** Reading passage **
+---+

Table 1 Structure of the Nuffield A-level physics examination
Full size table

For the coded answer questions, a typical question might present a formula for a phenomenon not treated in the course and test the student’s abilities to manipulate it and to relate it to a possible graph; another might reflect the aim of understanding the nature of enquiry in physics. Such questions would assess the student’s understanding of physics and of methods required in physics.

A typical question set in the “short answers paper” would explain a situation and ask three or four detailed questions calling for predictions, explanations, numerical calculations, or interpretation of curves on a graph. Some situations might be from the course, others quite new.

These two papers tested many different topics in the course, so that the other written papers did not have to cover the syllabus comprehensively. The 2-hour “long answers paper” offered six questions from which three had to be answered. One type of question would set out a point of view about a general issue at some length; the student would be asked to discuss it, making reference to particular examples. A second type might present a collection of data and ask students to select and combine these to construct quantitative arguments that bore on the problem. The principles involved would be in the course but the particular topics might be new. Several years later, this paper was replaced by a project essay, taking about two weeks of normal classroom time, on a topic the student chose, providing a more valid opportunity for research into sources and for reflective thinking and composition (Morland 1994).

The other paper in this session presented an account of an application of physics which was not in the course, and asked students to answer several questions designed either to test their understanding of the passage and of relevant underlying principles, or to have them evaluate the arguments offered. One aim of this paper was to encourage students to read about physics and its applications beyond the set course topics.

+---+

** Information supplied **
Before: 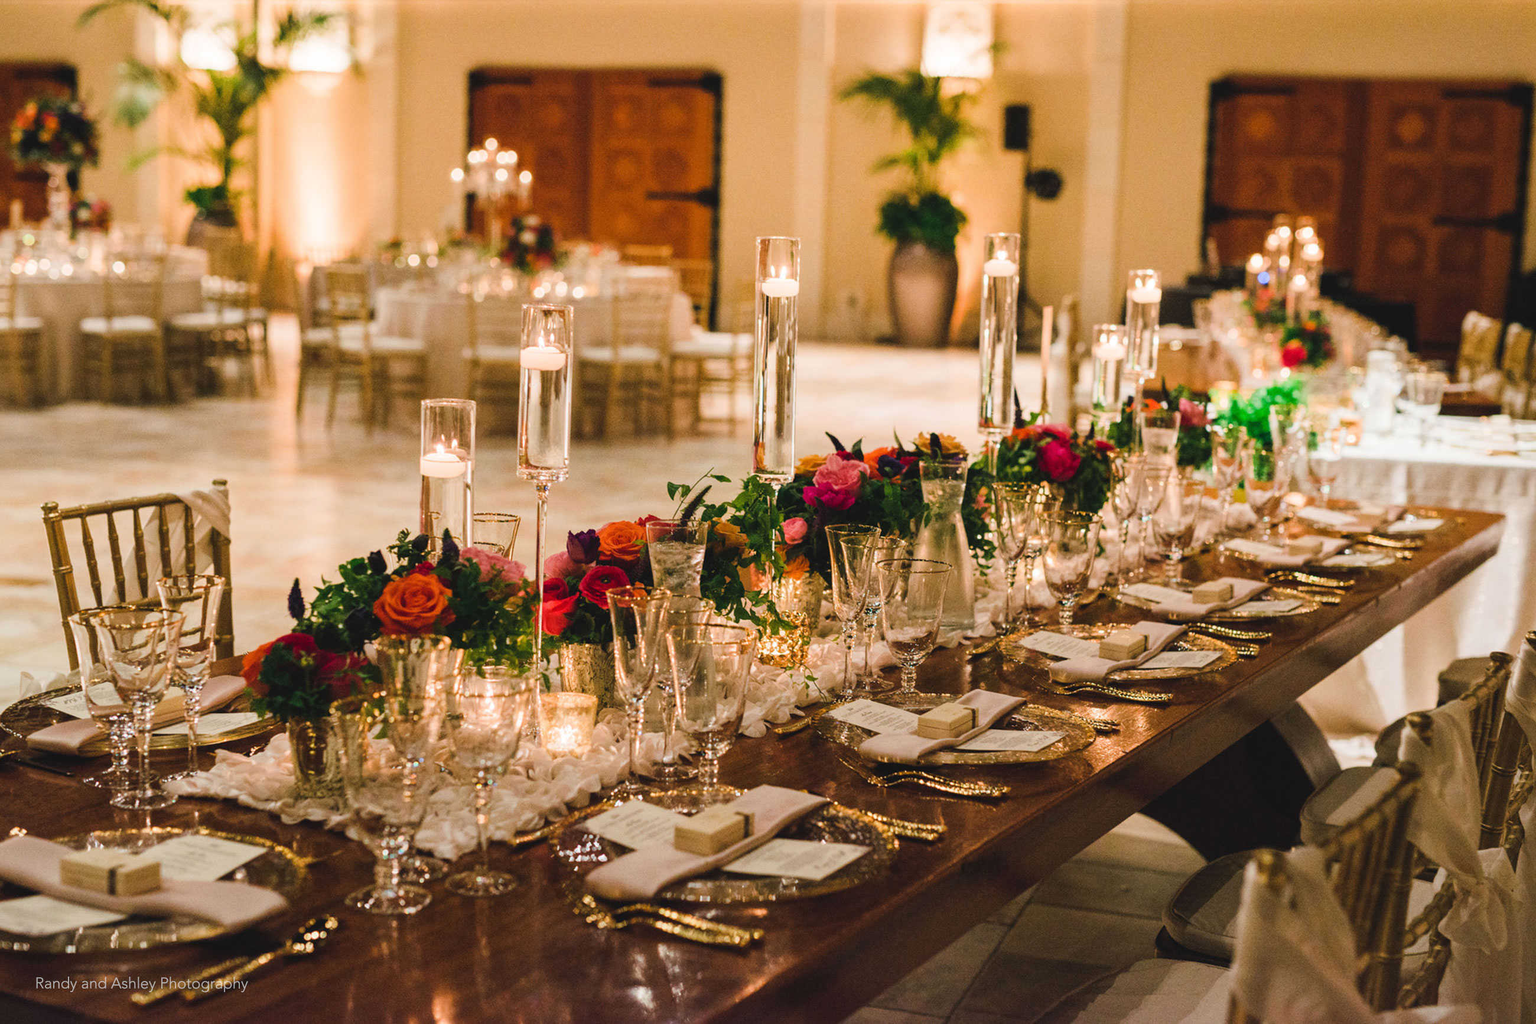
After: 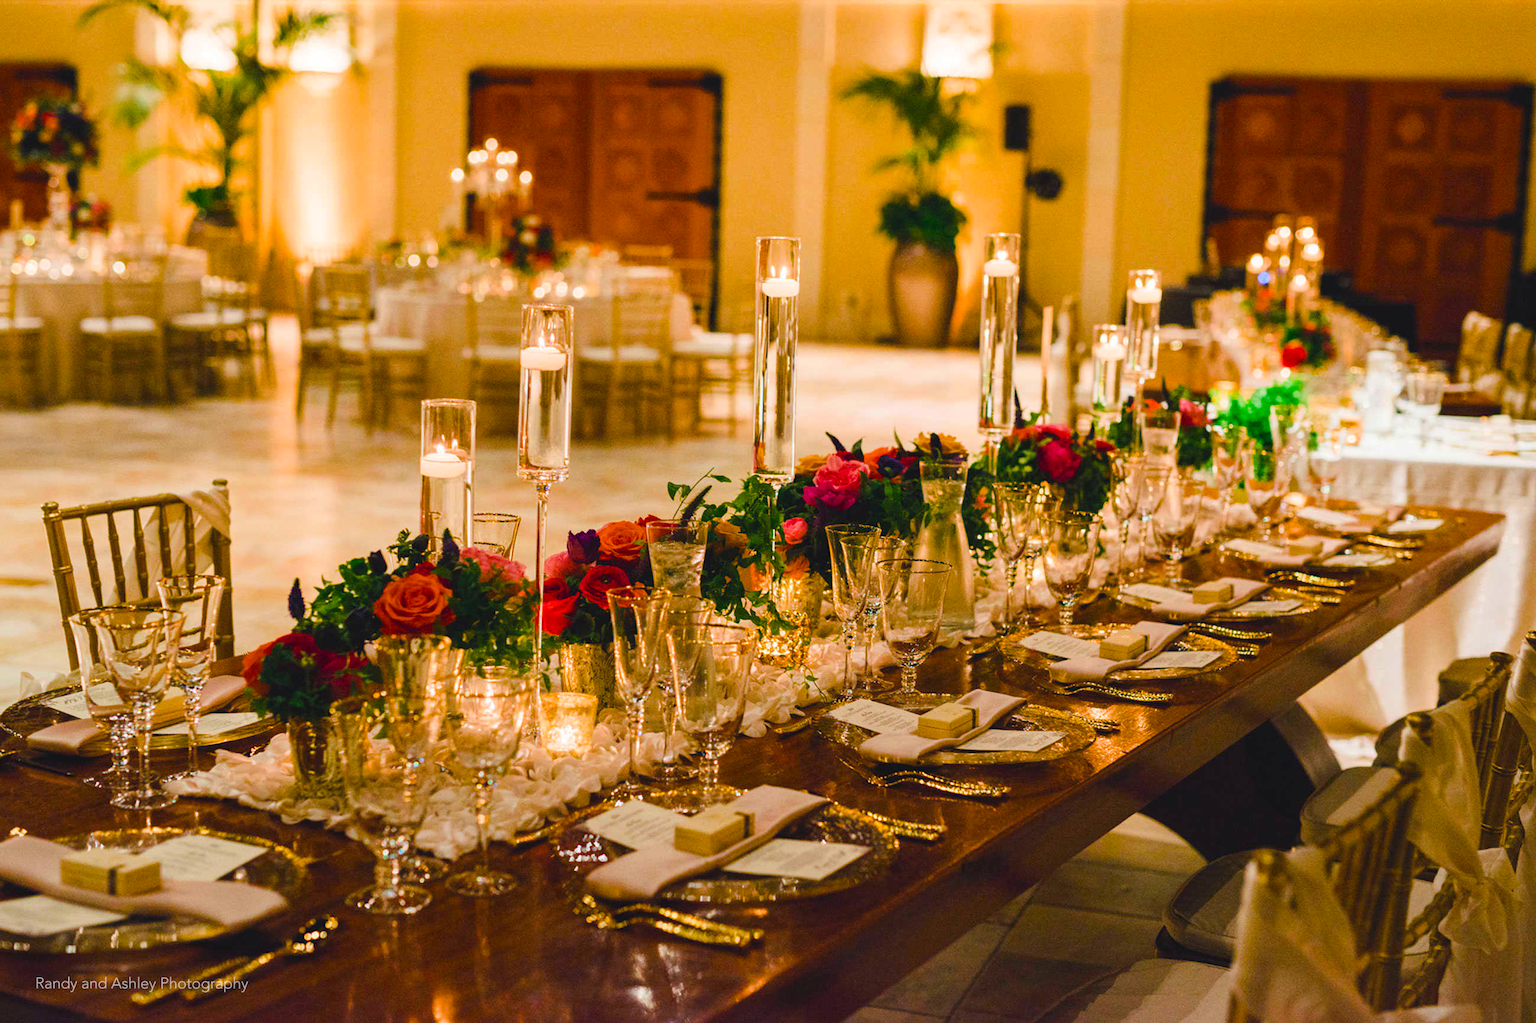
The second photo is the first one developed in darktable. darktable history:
color balance rgb: shadows lift › chroma 3.278%, shadows lift › hue 278.28°, power › hue 309.55°, linear chroma grading › global chroma 15.509%, perceptual saturation grading › global saturation 29.843%, global vibrance 5.11%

+---+

** What to work on **
[A] Reproduce verbatim the section of the passage on the Nuffield physics examination that opens with the words containing "Table 1 Structure of" and closes with "others quite new.".
[B] Carry on the account of the Nuffield A-level physics examination, beginning after its final sentence.
The listing comes from a source separate from the passage on the Nuffield physics examination.

** Answers below **
[A]
Table 1 Structure of the Nuffield A-level physics examination
Full size table

For the coded answer questions, a typical question might present a formula for a phenomenon not treated in the course and test the student’s abilities to manipulate it and to relate it to a possible graph; another might reflect the aim of understanding the nature of enquiry in physics. Such questions would assess the student’s understanding of physics and of methods required in physics.

A typical question set in the “short answers paper” would explain a situation and ask three or four detailed questions calling for predictions, explanations, numerical calculations, or interpretation of curves on a graph. Some situations might be from the course, others quite new.

[B]
Assessment by the students’ classroom teachers involved two different components. Taken together, they reflected the aims of understanding the nature of physical inquiry and of learning to enquire. For the first, a 90-minute practical problems test, each teacher had to set up the prescribed apparatus for eight test items; then eight students could circulate, spending eleven minutes on each. Some might call for use of standard equipment to make measurements, others to make inferences from data, and others to observe a novel phenomenon and suggest how they would plan to investigate it. For the second component, each student had to carry out his or her own investigation, taking approximately two weeks of course time, and write an account of their strategy and findings. Schools were provided with a list, eventually of about 250 topics, so that they could give a different one to each student. Teachers themselves assessed these, but had to submit specified samples of papers, comments, and marks for external checking.

This collection was a unique departure from the conventional examinations. The variety of types and styles of assessment ensured validity because its various types of demands reflected the full range of course aims, and could also reveal students’ differing strengths and weaknesses. I described it to a committee of the Board on Testing and Assessment of the US National Academy of Sciences as an example of a comprehensive and balanced assessment system (Pellegrino, Chudowsky, and Glaser 2001, pp. 253–255). The committee’s members admired its qualities, but said clearly that it would be far too expensive to implement such a scheme in their country.

It is demanding work to formulate a large-scale examination system which relies on instruments which have to be externally set and marked. Those formulating the tasks should be fully versed in, and share, the aims of the course they are examining. They should also have expertise in composing several different types of question. Apart from the coded answer paper, all other tests also need trained markers, and expert checking of their work. For the students, each of the six types of task set out in Table 1 calls for its own particular skills; in my experience students only build up such skills slowly through the care with which the course is taught and assessed by their teachers.

This experience showed me the flaws in the inexpensive products commonly used in our public examinations: they undermine the exams’ validity, bias the results in favour of students who can focus on their narrow range of demands, and constrain teachers to teach within this range. The reluctance to invest the resources needed to achieve excellence in both curriculum and assessment leads to outcomes which are unfair to students, and which mislead those who interpret the results as evidence of a sound understanding of the subject.

Freedom to roam

In 1978, the government’s Assessment of Performance Unit (APU) awarded a contract to the science education groups at Chelsea College and the University of Leeds to carry out national surveys of how school students performed in science. Our brief was to carry out surveys at three ages—11, 13 and 15—with samples of about 10,000 students at each age.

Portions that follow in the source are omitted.